Understanding the Eco-Geomorphologic Feedback of Coastal Marsh Under Sea Level Rise: Vegetation Dynamic Representations, Processes Interaction, and Parametric Sensitivity

A growing number of coastal eco-geomorphologic modeling studies have been conducted to understand coastal marsh evolution under sea-level rise (SLR). Although these models quantify marsh topographic change as a function of sedimentation and erosion, their representations of vegetation dynamics that control organic sedimentation differ. How vegetation dynamic schemes contribute to simulation outcomes is not well quantified. Additionally, the sensitivity of modeling outcomes to parameter selection in the available formulations has not been rigorously tested to date, especially under the influence of an accelerating SLR. In this study, we used a coastal eco-geomorphologic model with different vegetation dynamic schemes to investigate the eco-geomorphologic feedbacks of coastal marshes and parametric sensitivity under SLR scenarios. We found that marsh platform relief increased with SLR rate. The simulations with different vegetation schemes exhibited different spatial-temporal variations in elevation and biomass. The nonlinear Spartina scheme presented the most resilient prediction with generally the highest marsh accretion and vegetation biomass, and the least elevation relief under SLR. But the linear Spartina scheme predicts the lowest unvegetated-vegetated ratio.
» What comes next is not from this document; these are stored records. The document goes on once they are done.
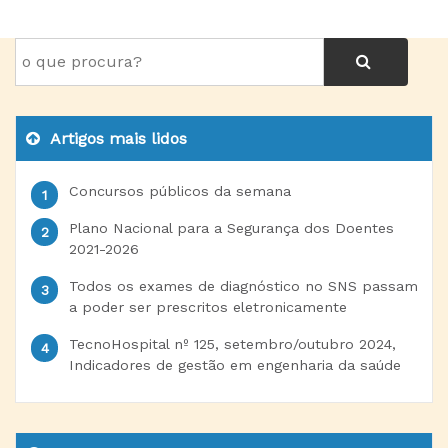
Artigos mais lidos
Concursos públicos da semana
Plano Nacional para a Segurança dos Doentes
2021-2026
Todos os exames de diagnóstico no SNS passam
a poder ser prescritos eletronicamente
TecnoHospital nº 125, setembro/outubro 2024,
Indicadores de gestão em engenharia da saúde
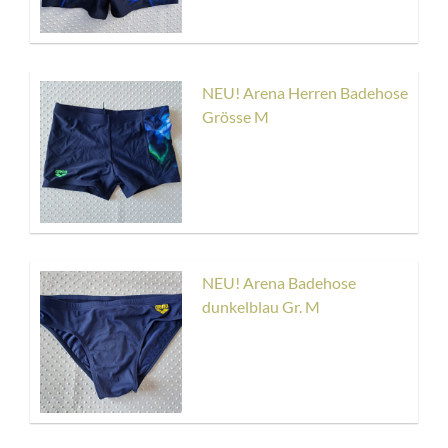
NEU! Arena Herren Badehose
Grösse M
NEU! Arena Badehose
dunkelblau Gr. M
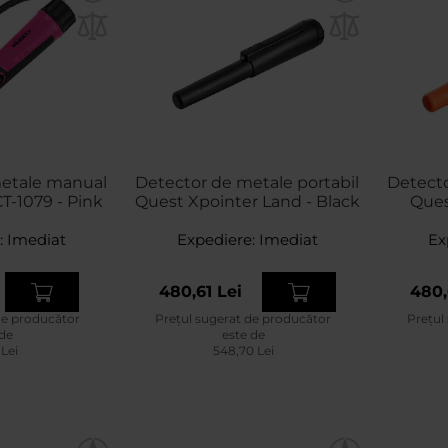
etale manual
Detector de metale portabil
Detector de meta
T-1079 - Pink
Quest Xpointer Land - Black
Ques
:
Imediat
Expediere:
Imediat
Ex
480,61 Lei
480,
de producător
Prețul sugerat de producător
Prețul
 de
este de
 Lei
548,70 Lei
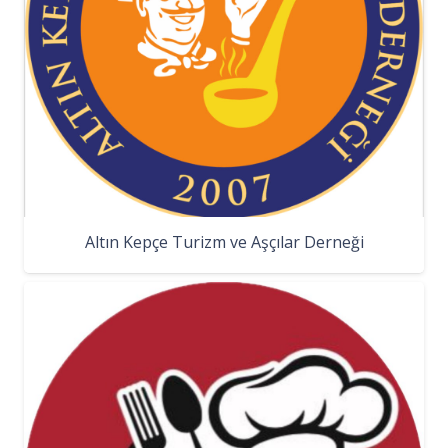
Altın Kepçe Turizm ve Aşçılar Derneği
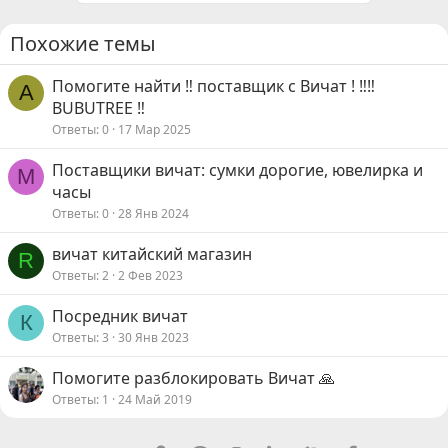
Похожие темы
Помогите найти ‼️ поставщик с Вичат ! ‼️‼️
А
BUBUTREE ‼️
Ответы
0
17 Мар 2025
Поставщики вичат: сумки дорогие, ювелирка и
M
часы
Ответы
0
28 Янв 2024
вичат китайский магазин
R
Ответы
2
2 Фев 2023
Посредник вичат
К
Ответы
3
30 Янв 2023
Помогите разблокировать Вичат 🙏
Ответы
1
24 Май 2019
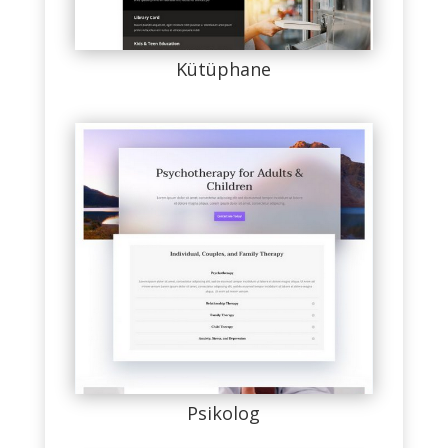
Kütüphane
Psikolog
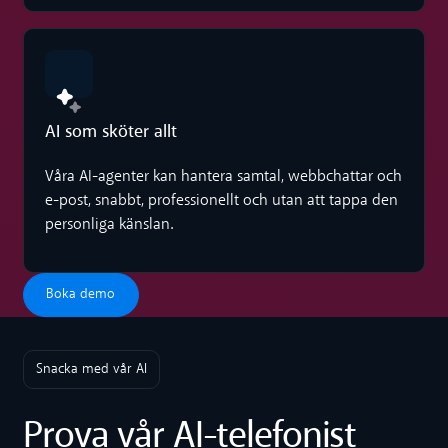
AI som sköter allt
Våra AI-agenter kan hantera samtal, webbchattar och
e-post, snabbt, professionellt och utan att tappa den
personliga känslan.
Boka demo
Boka demo
Snacka med vår AI
Prova vår AI-telefonist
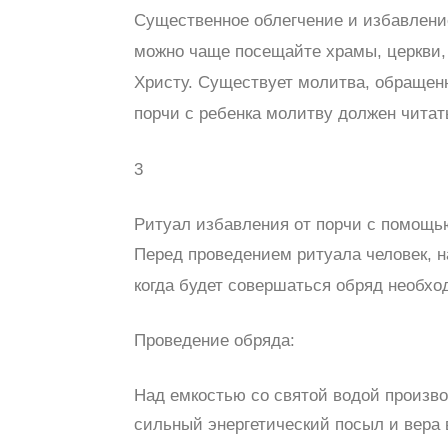
Существенное облегчение и избавление
можно чаще посещайте храмы, церкви,
Христу. Существует молитва, обращенн
порчи с ребенка молитву должен читат
3
Ритуал избавления от порчи с помощь
Перед проведением ритуала человек, н
когда будет совершаться обряд необхо
Проведение обряда:
Над емкостью со святой водой произво
сильный энергетический посыл и вера 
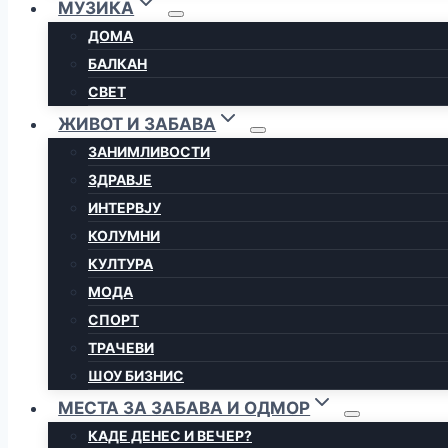
МУЗИКА
ДОМА
БАЛКАН
СВЕТ
ЖИВОТ И ЗАБАВА
ЗАНИМЛИВОСТИ
ЗДРАВЈЕ
ИНТЕРВЈУ
КОЛУМНИ
КУЛТУРА
МОДА
СПОРТ
ТРАЧЕВИ
ШОУ БИЗНИС
МЕСТА ЗА ЗАБАВА И ОДМОР
КАДЕ ДЕНЕС И ВЕЧЕР?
We also found that vegetation-related parameters and sediment diffusivity, which were not well measured or discussed in previous studies, were identified as some of the most critical parameters. Additionally, the model sensitivity to vegetation-related parameters increased with SLR rates. The identified most sensitive parameters may inform how to appropriately choose modeling representations of key processes and parameters for different coastal marsh landscapes under SLR and demonstrate the importance of future field measurements of these key parameters.